Le mutisme persistant de la Fédération Royale Marocaine de Football (FRMF) et les rumeurs de retrait créent une onde de choc qui dépasse largement le cadre organisationnel pour frapper de plein fouet l’équilibre émotionnel des délégations qualifiées pour la Coupe d’Afrique des Nations.
Pour les athlètes, qui sacrifient des mois de vie personnelle et professionnelle pour atteindre leur pic de forme, cette incertitude est vécue comme une profonde marque d’irrespect. Le sentiment d’être les otages d’un bras de fer diplomatique entre Rabat et la CAF génère une anxiété généralisée. L’absence de calendrier fixe empêche toute projection mentale, un élément pourtant vital dans la préparation de haut niveau. Ce flou institutionnel envoie un message dévastateur : malgré les discours sur la promotion du sport féminin, celui-ci demeure une variable d’ajustement politique, ce qui entame sérieusement l’estime de soi des joueuses et leur sentiment de légitimité sur la scène continentale.

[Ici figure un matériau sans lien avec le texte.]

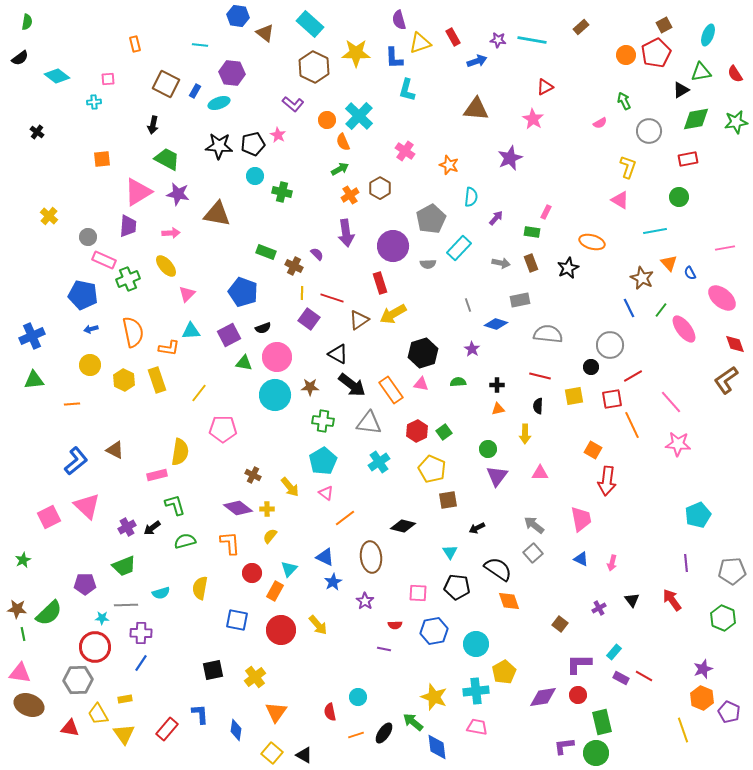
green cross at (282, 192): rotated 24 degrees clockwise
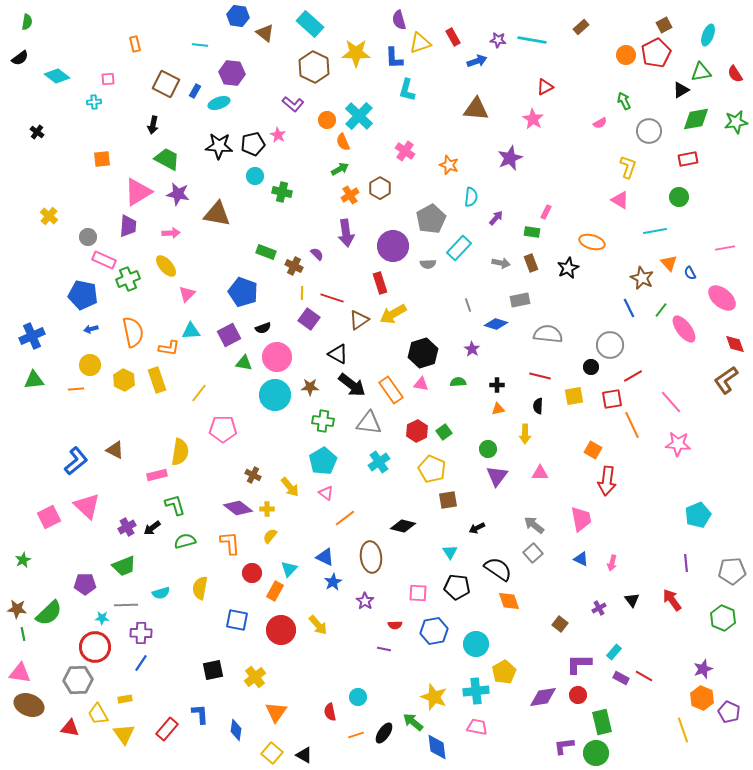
orange line at (72, 404): moved 4 px right, 15 px up
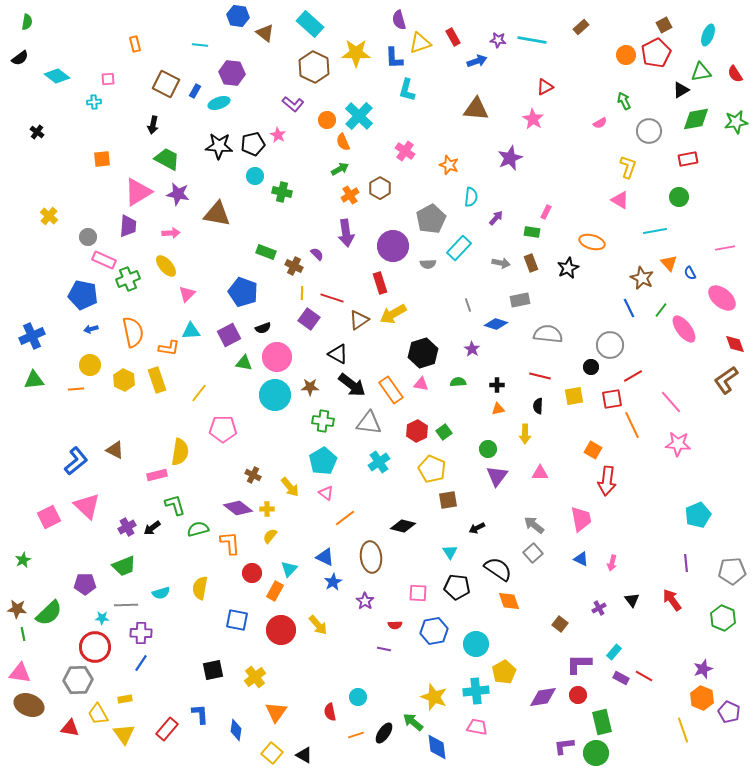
green semicircle at (185, 541): moved 13 px right, 12 px up
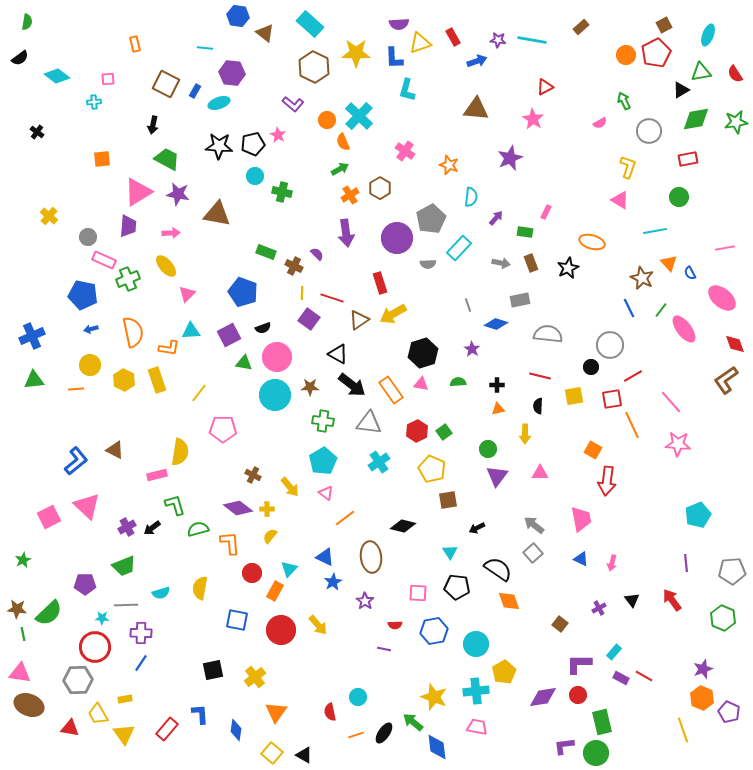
purple semicircle at (399, 20): moved 4 px down; rotated 78 degrees counterclockwise
cyan line at (200, 45): moved 5 px right, 3 px down
green rectangle at (532, 232): moved 7 px left
purple circle at (393, 246): moved 4 px right, 8 px up
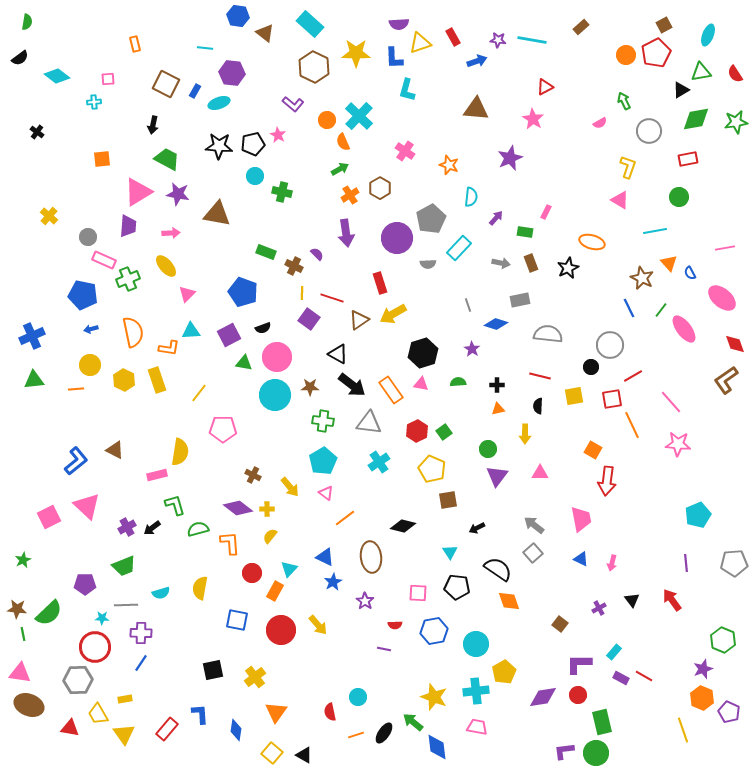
gray pentagon at (732, 571): moved 2 px right, 8 px up
green hexagon at (723, 618): moved 22 px down
purple L-shape at (564, 746): moved 5 px down
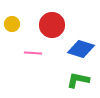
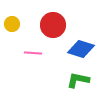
red circle: moved 1 px right
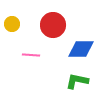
blue diamond: rotated 16 degrees counterclockwise
pink line: moved 2 px left, 2 px down
green L-shape: moved 1 px left, 1 px down
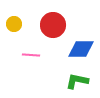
yellow circle: moved 2 px right
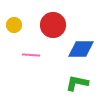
yellow circle: moved 1 px down
green L-shape: moved 2 px down
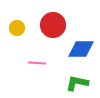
yellow circle: moved 3 px right, 3 px down
pink line: moved 6 px right, 8 px down
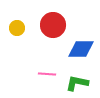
pink line: moved 10 px right, 11 px down
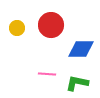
red circle: moved 2 px left
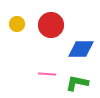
yellow circle: moved 4 px up
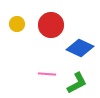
blue diamond: moved 1 px left, 1 px up; rotated 24 degrees clockwise
green L-shape: rotated 140 degrees clockwise
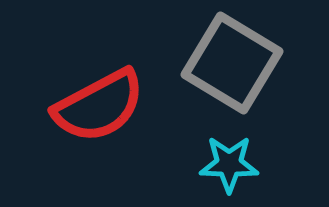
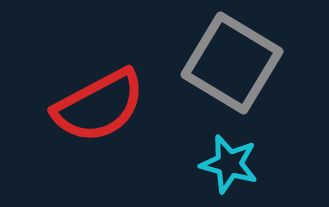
cyan star: rotated 14 degrees clockwise
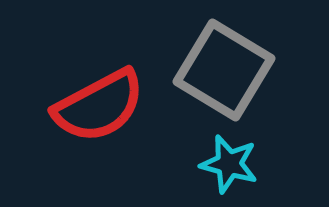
gray square: moved 8 px left, 7 px down
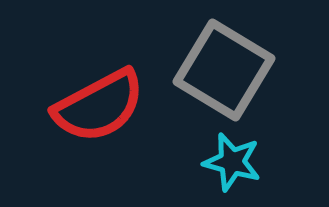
cyan star: moved 3 px right, 2 px up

Un cauchemar logistique pour les fédérations
Sur le plan technique, la confusion actuelle brise la linéarité du cycle de performance et installe un climat de stress chronique au sein des staffs. Passer d’une préparation prévue pour les infrastructures marocaines à l’éventualité d’un tournoi en Afrique du Sud impose un choc de planification quasi insurmontable. Les préparateurs physiques se retrouvent dans l’incapacité de calibrer la charge de travail, ne sachant plus si le tournoi débutera dans six semaines ou si un report sera imposé. Cette instabilité logistique se traduit par une fatigue nerveuse précoce chez les joueuses, qui doivent gérer l’angoisse des changements de visas, des trajets rallongés et des conditions climatiques radicalement différentes. La peur de la blessure augmente proportionnellement à l’improvisation ambiante, car une athlète dont l’esprit est pollué par l’incertitude environnementale est une athlète physiquement vulnérable.
Le flou technique : comment s’entraîner dans l’incertitude ?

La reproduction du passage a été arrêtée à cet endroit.